By Mark Reifkind
There are no strong people with weak hands.
In fact, grip strength, along with abdominal and hip strength (read glute) are the three key neural generators of strength. You’ll never meet a weak mechanic or farmer or anyone who uses their hands in manual labor. Why? Because the body is a linked, interconnected system and the hands (along with the feet) are our first connection to the physical world. Strong hands, strong body.
Grip strength is also being used now by doctors as a key indicator of longevity. When your grip goes, your health might not be far behind. It’s been said that the legs are the first to go, but perhaps it’s the grip that tells us when we are losing the battle of strength and health.
Pavel has said that the easiest way to maintain overall body strength during a gap in your weight training is to maintain or build grip strength with grippers. This is partly because when one is maximally activating the grip, the abs and glutes come on line reflexively (Sherrington’s Law of irradiation) and if one wants to maximize their force production, voluntarily flexing those muscles intentionally will increase strength dramatically (hyper-irradiation).
That’s a lot of strength and force just from grip work! Work the hands and the entire body comes along.
For me, when it comes to building a seriously strong grip, nothing beats ballistic kettlebell training. After 13 years of competitive powerlifting, my grip was seriously strong from deadlifts of all sorts. When I got into kettlebell work I never went over 32 kg for one arm swings or snatches and my grip seemed fine. After more than a few years of no deadlifting and focusing more on 24 kg snatches than swings, I decided to go heavy into swing training. I was shocked when the 36 kg seriously challenged my grip for one-arm swings! I stayed with it though and built up to where I did 100 one arm swings with a 48 kg bell in five minutes; ten reps every 15 seconds (with 15 seconds rest).
My grip strength was as good as when I could deadlift 3x bodyweight!
No less a luminary than Dr. Fred Hatfield (one of the first to squat 1000 lbs in competition, at 45 years old and 240 lbs.) wrote that he didn’t think there was anything better than heavy barbell power cleans (without straps) to build grip strength and power.
Gripping a heavy barbell that you are also trying to accelerate maximally challenges the grip to its limit. Pretty much just like heavy or high rep kettlebell ballistics. These kinds of endeavors typically also work the abs and the glutes. The Strength Triumvirate.

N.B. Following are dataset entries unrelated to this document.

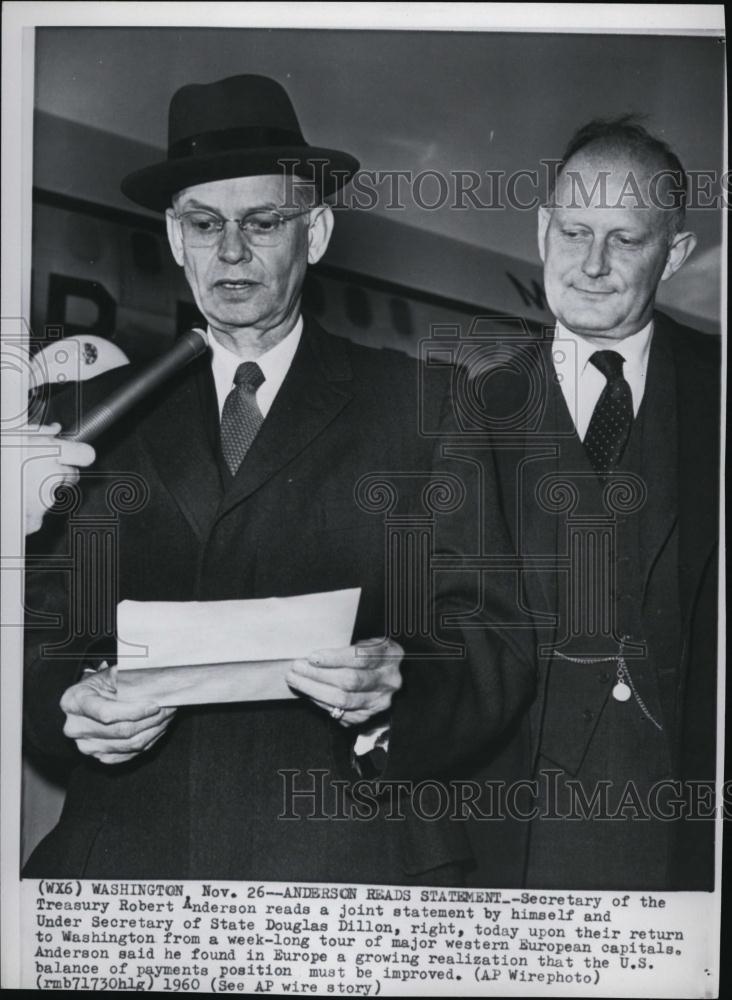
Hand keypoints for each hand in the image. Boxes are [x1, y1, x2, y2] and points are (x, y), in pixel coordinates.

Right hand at [23, 423, 94, 533]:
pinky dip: (29, 513)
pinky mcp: (34, 516)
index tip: (75, 455)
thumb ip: (38, 432)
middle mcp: (51, 474)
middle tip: (36, 468)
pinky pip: (38, 517)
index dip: (80, 454)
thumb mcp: (14, 433)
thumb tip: (54, 430)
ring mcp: (44, 497)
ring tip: (17, 482)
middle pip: (71, 475)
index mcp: (49, 450)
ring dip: (41, 490)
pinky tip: (15, 501)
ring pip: (53, 494)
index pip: (85, 454)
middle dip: (59, 472)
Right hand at [60, 664, 175, 763]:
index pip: (106, 713)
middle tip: (169, 708)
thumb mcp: (108, 674)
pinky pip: (129, 754)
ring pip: (129, 745)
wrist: (88, 702)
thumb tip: (152, 677)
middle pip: (121, 731)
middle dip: (151, 720)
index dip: (134, 711)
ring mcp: (87, 745)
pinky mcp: (99, 756)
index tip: (154, 704)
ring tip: (167, 717)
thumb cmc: (100, 686)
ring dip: (153, 730)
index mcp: (73, 702)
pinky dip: (148, 741)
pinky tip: (157, 728)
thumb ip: (125, 676)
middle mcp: (76, 727)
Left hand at [286, 637, 402, 726]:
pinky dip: (321, 703)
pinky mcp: (368, 715)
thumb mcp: (366, 639)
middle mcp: (388, 680)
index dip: (335, 658)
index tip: (312, 656)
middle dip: (318, 675)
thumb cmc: (370, 652)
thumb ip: (347, 644)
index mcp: (391, 654)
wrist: (385, 673)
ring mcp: (379, 700)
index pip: (362, 657)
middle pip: (350, 681)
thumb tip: (313, 651)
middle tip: (297, 668)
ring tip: (296, 680)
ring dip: (314, 690)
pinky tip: (309, 693)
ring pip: (343, 700)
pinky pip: (341, 713)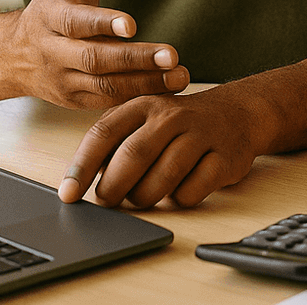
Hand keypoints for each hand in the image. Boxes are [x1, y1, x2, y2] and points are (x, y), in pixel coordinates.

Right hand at [4, 0, 188, 108]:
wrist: (15, 54)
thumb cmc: (54, 4)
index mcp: (49, 17)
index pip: (76, 22)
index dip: (102, 23)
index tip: (132, 24)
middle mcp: (53, 52)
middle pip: (95, 59)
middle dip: (134, 58)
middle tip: (173, 55)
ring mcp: (63, 81)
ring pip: (104, 87)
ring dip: (144, 83)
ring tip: (180, 76)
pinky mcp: (76, 101)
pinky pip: (108, 103)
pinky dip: (137, 97)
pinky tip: (167, 90)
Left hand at [58, 86, 259, 207]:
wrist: (237, 112)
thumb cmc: (178, 125)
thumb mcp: (143, 121)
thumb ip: (112, 144)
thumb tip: (77, 183)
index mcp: (144, 105)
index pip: (104, 133)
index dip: (82, 166)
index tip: (68, 194)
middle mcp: (172, 116)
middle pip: (133, 155)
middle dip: (114, 187)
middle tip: (107, 201)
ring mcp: (201, 135)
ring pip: (163, 177)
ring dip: (145, 197)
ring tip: (141, 198)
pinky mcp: (225, 157)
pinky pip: (192, 190)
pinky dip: (179, 200)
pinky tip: (179, 191)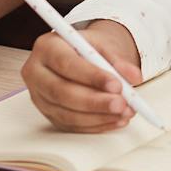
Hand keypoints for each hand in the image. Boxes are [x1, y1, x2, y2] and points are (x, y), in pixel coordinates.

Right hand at [23, 20, 145, 131]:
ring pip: (66, 113)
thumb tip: (134, 77)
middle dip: (95, 101)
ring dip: (98, 116)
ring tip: (123, 112)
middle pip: (62, 92)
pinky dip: (95, 125)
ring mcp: (38, 96)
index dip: (92, 77)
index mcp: (46, 47)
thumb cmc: (85, 48)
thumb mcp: (101, 45)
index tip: (117, 84)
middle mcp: (36, 72)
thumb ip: (117, 60)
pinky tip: (114, 120)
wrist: (75, 54)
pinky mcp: (47, 113)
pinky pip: (70, 125)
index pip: (66, 64)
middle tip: (122, 104)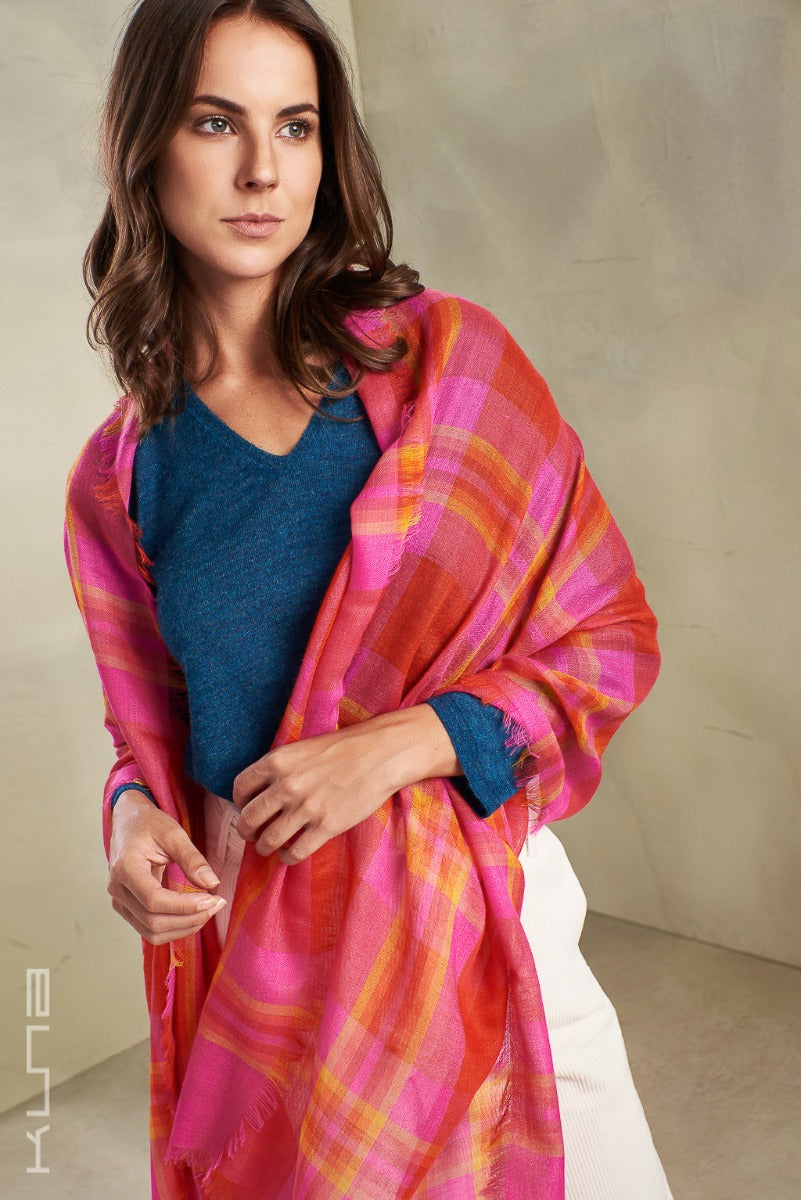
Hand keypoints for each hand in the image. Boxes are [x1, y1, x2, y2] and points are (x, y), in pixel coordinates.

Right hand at [107, 788, 226, 943]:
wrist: (129, 822)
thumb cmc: (149, 824)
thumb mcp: (173, 834)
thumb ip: (192, 859)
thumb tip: (212, 884)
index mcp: (125, 868)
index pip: (154, 900)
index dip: (185, 906)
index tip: (212, 900)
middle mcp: (117, 889)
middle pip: (153, 921)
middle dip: (189, 919)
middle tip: (217, 905)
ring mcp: (119, 901)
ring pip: (152, 932)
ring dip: (184, 927)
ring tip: (208, 911)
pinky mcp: (127, 908)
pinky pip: (149, 929)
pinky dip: (174, 928)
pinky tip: (194, 915)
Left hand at [232, 705, 461, 865]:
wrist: (381, 754)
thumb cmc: (343, 748)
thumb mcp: (303, 748)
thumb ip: (280, 767)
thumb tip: (261, 790)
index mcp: (278, 761)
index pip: (241, 788)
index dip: (239, 802)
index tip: (245, 808)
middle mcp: (287, 785)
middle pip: (249, 819)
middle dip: (245, 831)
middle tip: (250, 834)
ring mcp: (306, 808)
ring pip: (268, 840)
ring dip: (264, 847)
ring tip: (268, 847)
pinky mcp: (326, 826)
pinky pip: (295, 852)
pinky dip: (287, 858)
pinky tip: (289, 854)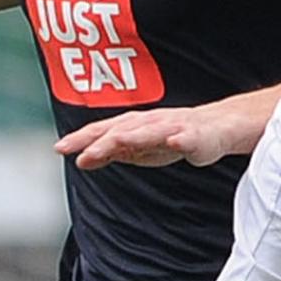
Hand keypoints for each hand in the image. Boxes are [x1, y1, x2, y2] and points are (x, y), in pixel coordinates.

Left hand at [56, 101, 255, 170]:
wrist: (221, 128)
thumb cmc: (179, 137)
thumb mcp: (142, 147)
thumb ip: (116, 152)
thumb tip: (83, 158)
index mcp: (137, 125)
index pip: (105, 130)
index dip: (82, 138)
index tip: (59, 149)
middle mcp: (152, 122)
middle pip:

For these hard and heavy grip endeavors, one undoubtedly needs chalk. Not just any chalk, but great chalk. Like, VIKN Performance Chalk. This solidifies the hand to iron connection. Spot welds it to the metal. Helps link up the strength of the hand to the strength of the body. All great iron athletes use it; Weightlifters, powerlifters, strongmen. And gymnasts, rock climbers and kettlebell athletes as well.
These athletes all depend on their grip and hand strength. And all use chalk. A lot of chalk.
Since there are very few muscles in the hand itself, much of grip strength comes from strong forearms. Another advantage of training the grip for strength and endurance is the development of your forearms. Just as you never see a strong person with a weak grip, you never find someone with strong grip with small forearms. In fact, thick, meaty forearms just scream strength.
Another important component of true grip strength, are exercises that really work the thumb. As good as kettlebell ballistics are for the grip, the thumb muscles (pollicus brevis and longus) don’t really come into play. You could swing with a false grip easily.
Clubbell training, however, will challenge the grip in a big way. Your overall grip strength and muscular development will improve as well. The torque on the grip with clubbell or mace work just has to be experienced to be believed.
The closest thing to this without clubs would be doing pullups while gripping a vertical towel or rope hanging from the bar. Just hanging is amazingly challenging. Any exercise done this way (leg raises, L sits, etc.) will make it a serious grip challenge as well.
Of course an article on grip strength without mentioning old time strongman feats of strength would just not be complete. Bending horseshoes, rolling up frying pans and tearing cards test the grip probably like no other feats. But be careful, it’s very easy to damage the tendons and ligaments of the hand by doing so. Make sure to seek out a competent and experienced strongman coach before you get started. And remember, joint injuries are the gift that keeps on giving.
Modern grip challenges like the Captains of Crush hand grippers are an excellent way to build up the absolute strength of the hands and wrist. This tool can take a hand strength athlete as far as they want to go in a safe, progressive manner with little coaching needed.
Hand strength is vital, especially as we age. No matter what method you choose to train your grip, hands and forearms, just know that it’s more important that you do, than how you do it!